YOSHIKI、“AI”をテーマに識者2人とトーク。「初めて腑に落ちました!」

2016.04.11

4月7日、新経済連盟が主催するグローバルカンファレンス『新経済サミット2016』が開催され、数多くのアントレプレナー、イノベーター(起業家)が登壇する中、日本を代表するアーティストであるYOSHIKIが登場。同団体の三木谷浩史代表理事とトークセッションを行い、ピアノの生演奏も披露した。

また番組後半では、ドワンゴ取締役でありi-modeを生み出して日本の会員ビジネスを変革した立役者でもある夏野剛氏とも対談を行い、音楽ビジネスの未来などについて語り合った。

『新経済サミット2016』のステージに登場したYOSHIKIと、三木谷代表理事との対談テーマは「AI」。YOSHIKIは音楽を例に挙げ、「過去のヒット曲を分析して、どのような要素が人を感動させるのかわかればAIが作曲するようになるのかも」と、近い将来起こりうる新しい作曲スタイルを予想。

その一方で、AIにできないこととして「即興での作曲」を挙げ、「私が作曲をするとき、天から旋律が降ってくることがあります。それは(理屈では)説明できません」とコメント。これに三木谷理事も「年末に第九のコンサートを聴いて、指揮者によってまったく違う演奏になることを知りました。

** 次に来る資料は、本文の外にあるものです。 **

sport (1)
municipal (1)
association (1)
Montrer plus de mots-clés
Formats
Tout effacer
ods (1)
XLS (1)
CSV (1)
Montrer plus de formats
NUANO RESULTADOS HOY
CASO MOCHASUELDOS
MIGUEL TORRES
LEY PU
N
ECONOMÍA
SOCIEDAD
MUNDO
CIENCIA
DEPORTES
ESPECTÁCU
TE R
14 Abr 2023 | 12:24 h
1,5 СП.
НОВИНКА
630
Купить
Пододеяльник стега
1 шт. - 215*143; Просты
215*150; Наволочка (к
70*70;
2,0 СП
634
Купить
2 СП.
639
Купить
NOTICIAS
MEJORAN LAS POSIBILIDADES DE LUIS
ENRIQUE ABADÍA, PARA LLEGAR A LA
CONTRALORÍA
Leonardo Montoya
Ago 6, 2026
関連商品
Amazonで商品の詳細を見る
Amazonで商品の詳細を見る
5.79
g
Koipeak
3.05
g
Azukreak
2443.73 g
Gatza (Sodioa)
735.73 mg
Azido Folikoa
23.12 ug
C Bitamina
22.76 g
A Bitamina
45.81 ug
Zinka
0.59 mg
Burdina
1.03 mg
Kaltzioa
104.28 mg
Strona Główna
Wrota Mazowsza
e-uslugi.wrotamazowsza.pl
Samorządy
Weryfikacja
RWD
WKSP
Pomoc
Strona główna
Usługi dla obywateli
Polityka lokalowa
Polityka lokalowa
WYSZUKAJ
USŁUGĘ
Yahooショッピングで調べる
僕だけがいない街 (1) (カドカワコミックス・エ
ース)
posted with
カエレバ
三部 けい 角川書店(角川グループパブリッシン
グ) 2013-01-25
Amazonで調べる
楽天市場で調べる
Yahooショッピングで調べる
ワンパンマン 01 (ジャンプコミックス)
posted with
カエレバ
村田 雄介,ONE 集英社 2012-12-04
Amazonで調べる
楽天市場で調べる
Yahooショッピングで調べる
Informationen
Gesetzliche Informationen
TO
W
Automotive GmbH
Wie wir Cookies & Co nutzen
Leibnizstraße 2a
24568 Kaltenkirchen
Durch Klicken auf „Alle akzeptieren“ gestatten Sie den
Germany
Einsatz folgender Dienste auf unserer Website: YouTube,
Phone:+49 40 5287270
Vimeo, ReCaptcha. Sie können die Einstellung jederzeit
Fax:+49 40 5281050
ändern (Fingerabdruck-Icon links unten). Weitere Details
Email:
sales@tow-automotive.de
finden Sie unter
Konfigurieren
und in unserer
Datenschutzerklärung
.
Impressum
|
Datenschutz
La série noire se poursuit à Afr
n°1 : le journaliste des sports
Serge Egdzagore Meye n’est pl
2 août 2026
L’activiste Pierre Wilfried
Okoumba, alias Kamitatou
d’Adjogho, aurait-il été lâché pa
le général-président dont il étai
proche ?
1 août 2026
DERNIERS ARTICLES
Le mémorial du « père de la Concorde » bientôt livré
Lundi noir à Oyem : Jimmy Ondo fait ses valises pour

音楽には自分の人生そのものが表れるようです」と答え、人工知能と音楽の未来について語り合った。

また対談中には、AIには難しい“即興”演奏の実演が行われる場面も。三木谷理事の指揮に合わせてYOSHIKIが即興でピアノを弾くという異色のコラボレーションに、ニコニコ生放送のコメントも大盛り上がり。最後にはYOSHIKIによる「ENDLESS RAIN」の美しい旋律に、会場だけでなくニコニコ生放送視聴者も魅了された。

そして『新経済サミット』後には、会場を別室に移してYOSHIKIと夏野剛氏によるスペシャル対談を実施。

ふたりの共通の話題であるワインの話でひとしきり盛り上がったあと、最初のテーマは「音楽サブスクリプションサービス」。IT業界におけるサブスクリプションビジネスの先駆者ともいえる「i-mode」を生み出した夏野氏は、「i-modeが生まれたとき、最初は(音楽業界関係者)から嫌がられたが、2年後には感謝されましたよ」と当時を回想。サブスクリプションビジネスをスポーツクラブに例え、「スポーツクラブも半分くらいのお客さんは来なくて、体を鍛えることにお金を払っているのではなく、いつでもスポーツクラブに行ける権利にお金を払っているんです」と説明。これにはYOSHIKIも深くうなずき、「音楽レーベルも今は体力がなくなっていて、ビジネスモデルが変わっていくでしょうね」とコメント。

また夏野氏は、本放送でもある、2015年8月のスタートから4ヵ月でニコニコチャンネル・アーティストチャンネルで第一位の会員数となった「YOSHIKI CHANNEL」についても、サブスクリプションサービスであることに触れ、「ネットは好きな時間に好きなものを見られる媒体なのに、生放送でその時間に見るライブ感が受けているのでは」と述べた。

トークはそのまま、三木谷理事との対談テーマでもあった「AI」の話題へ。「AIは人間にとって害になると思いますか?」というYOSHIKIの質問に夏野氏は「人類にとって最高の技術になる可能性が高いと思います」と回答。さらに「AIにできないことはリスクをとること」だと述べ、「だからこそ将来はリスクをとれない職業はAIに置き換わるでしょう」と予測。また、「黒字化できなかった“ニコ動”なんてビジネス、AIは絶対やらないでしょうね」と冗談を飛ばす場面も。自身を「僕なんかAIと対極のところにいる」と話し、「“リスク”をとることは人間にしかできなくて、AIには絶対できない」と話す夏野氏に、YOSHIKIも「(AIの話で)初めて腑に落ちました!」と感心した様子。

その後も「自動車の自動運転」や「結婚はリスクかどうか」など、様々なテーマで語り合い、すっかり意気投合した様子のふたりは夏野氏の公式ニコ生にもゲスト出演する約束をし、視聴者のコメントも盛り上がりを見せていた。